* **PROVIDED RECORDS**
* * * * *

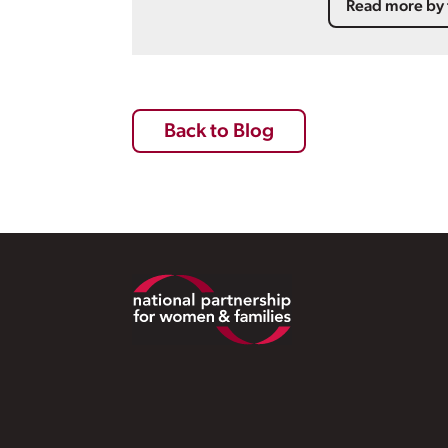
Read more by 
Back to Blog
Footer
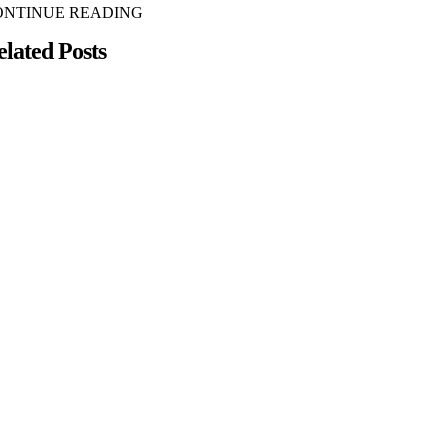
ONTINUE READING
elated Posts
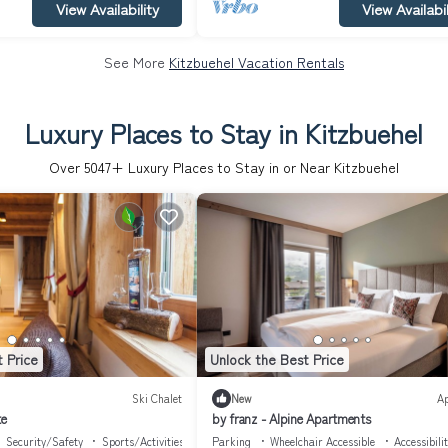
View Availability
View Availabil
See More
Kitzbuehel Vacation Rentals
Luxury Places to Stay in Kitzbuehel
Over
5047
+ Luxury Places to Stay in or Near Kitzbuehel
 Price
Unlock the Best Price
Ski Chalet
New
A
te
by franz - Alpine Apartments
Security/Safety
Sports/Activities
Parking
Wheelchair Accessible
Accessibili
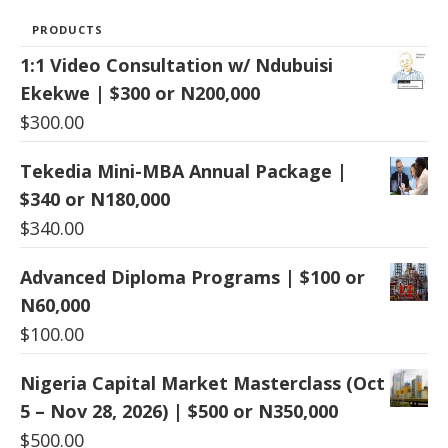
PRODUCTS
1:1 Video Consultation w/ Ndubuisi
Ekekwe | $300 or N200,000
$
300.00
Tekedia Mini-MBA Annual Package |
$340 or N180,000
$
340.00
Advanced Diploma Programs | $100 or
N60,000
$
100.00
Nigeria Capital Market Masterclass (Oct
5 – Nov 28, 2026) | $500 or N350,000
$
500.00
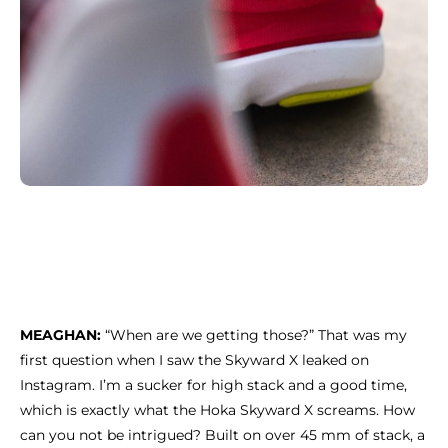
MEAGHAN:
“When are we getting those?” That was my
first question when I saw the Skyward X leaked on
Instagram. I’m a sucker for high stack and a good time,
which is exactly what the Hoka Skyward X screams. How
can you not be intrigued? Built on over 45 mm of stack, a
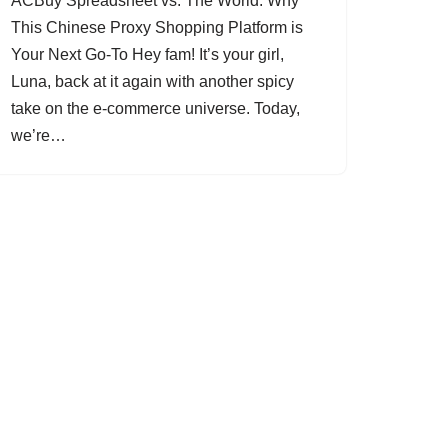
ACBuy Spreadsheet vs. The World: Why
This Chinese Proxy Shopping Platform is
Your Next Go-To Hey fam! It’s your girl,
Luna, back at it again with another spicy
take on the e-commerce universe. Today,
we’re…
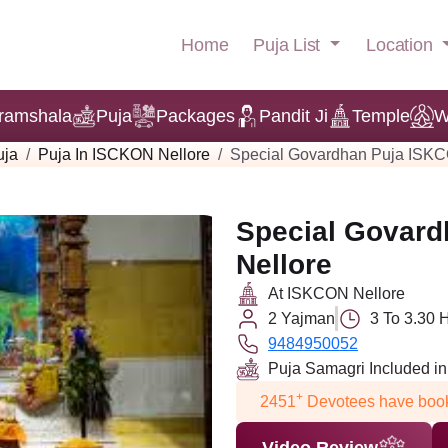
Puja List
Location
Home
ramshala
Puja
Packages
Pandit Ji
Temple
W
uja
Puja In ISCKON Nellore
Special Govardhan Puja ISKC
Special Govard
Nellore
At ISKCON Nellore
2 Yajman
3 To 3.30 
9484950052
Puja Samagri Included i
+
2451
Devotees have book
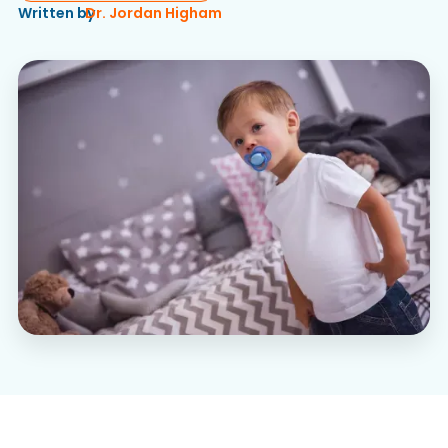
Written by
Dr. Jordan Higham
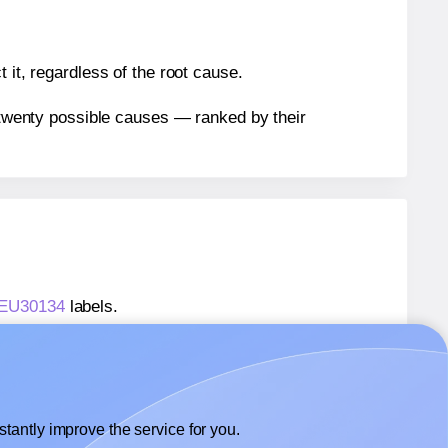
 it, regardless of the root cause.
n twenty possible causes — ranked by their
® EU30134
labels.
® EU30134
labels.
 OnlineLabels® EU30134
labels.
tantly improve the service for you.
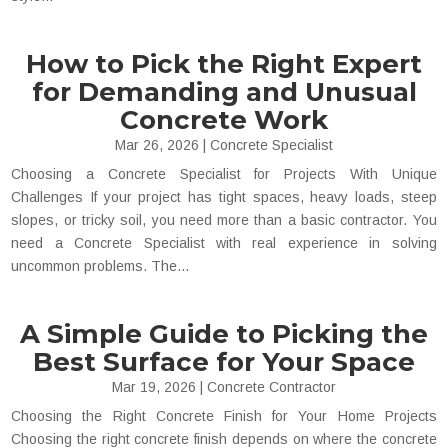
How to Pick the Right Expert
for Demanding and Unusual
Concrete Work
Mar 26, 2026
|
Concrete Specialist
Choosing a Concrete Specialist for Projects With Unique
Challenges If your project has tight spaces, heavy loads, steep
slopes, or tricky soil, you need more than a basic contractor. You
need a Concrete Specialist with real experience in solving
uncommon problems. The...
A Simple Guide to Picking the
Best Surface for Your Space
Mar 19, 2026
|
Concrete Contractor
Choosing the Right Concrete Finish for Your Home Projects
Choosing the right concrete finish depends on where the concrete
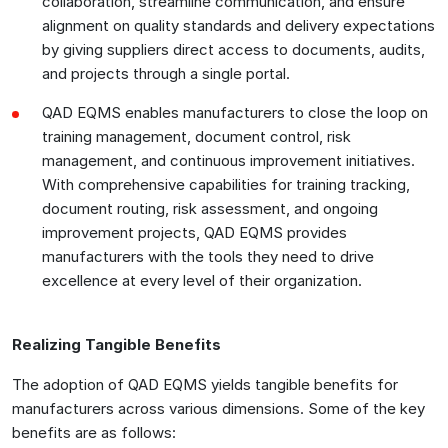
collaboration, streamline communication, and ensure
alignment on quality standards and delivery expectations
by giving suppliers direct access to documents, audits,
and projects through a single portal.
QAD EQMS enables manufacturers to close the loop on
training management, document control, risk
management, and continuous improvement initiatives.
With comprehensive capabilities for training tracking,
document routing, risk assessment, and ongoing
improvement projects, QAD EQMS provides
manufacturers with the tools they need to drive
excellence at every level of their organization.
Realizing Tangible Benefits
The adoption of QAD EQMS yields tangible benefits for
manufacturers across various dimensions. Some of the key
benefits are as follows:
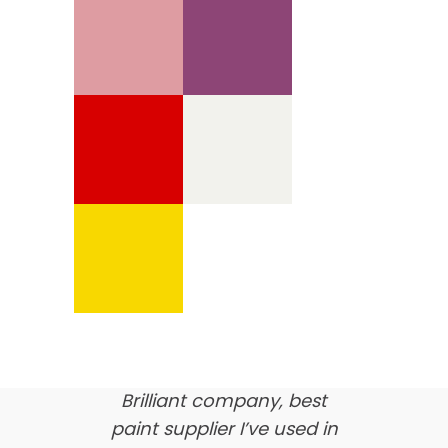
We’re proud of our
customer feedback
here’s what our clients say
about us…
Brilliant company, best
paint supplier I’ve used in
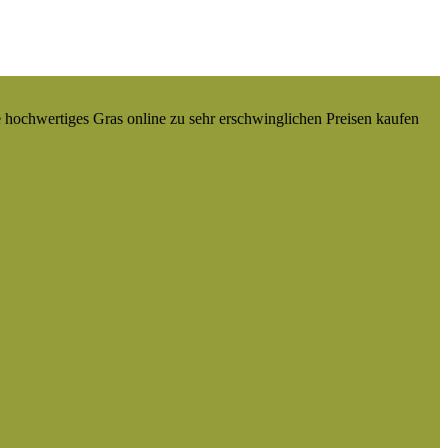
e hochwertiges Gras online zu sehr erschwinglichen Preisen kaufen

* * * * *

* **DIRECTIONS FOR THIS TASK**
Pick out every line of the material that contains the word "Choosing". Case counts.

* **EXERCISE OUTPUT**
Choosing a Concrete Specialist for Projects With Unique
Choosing the Right Concrete Finish for Your Home Projects
Choosing the right concrete finish depends on where the concrete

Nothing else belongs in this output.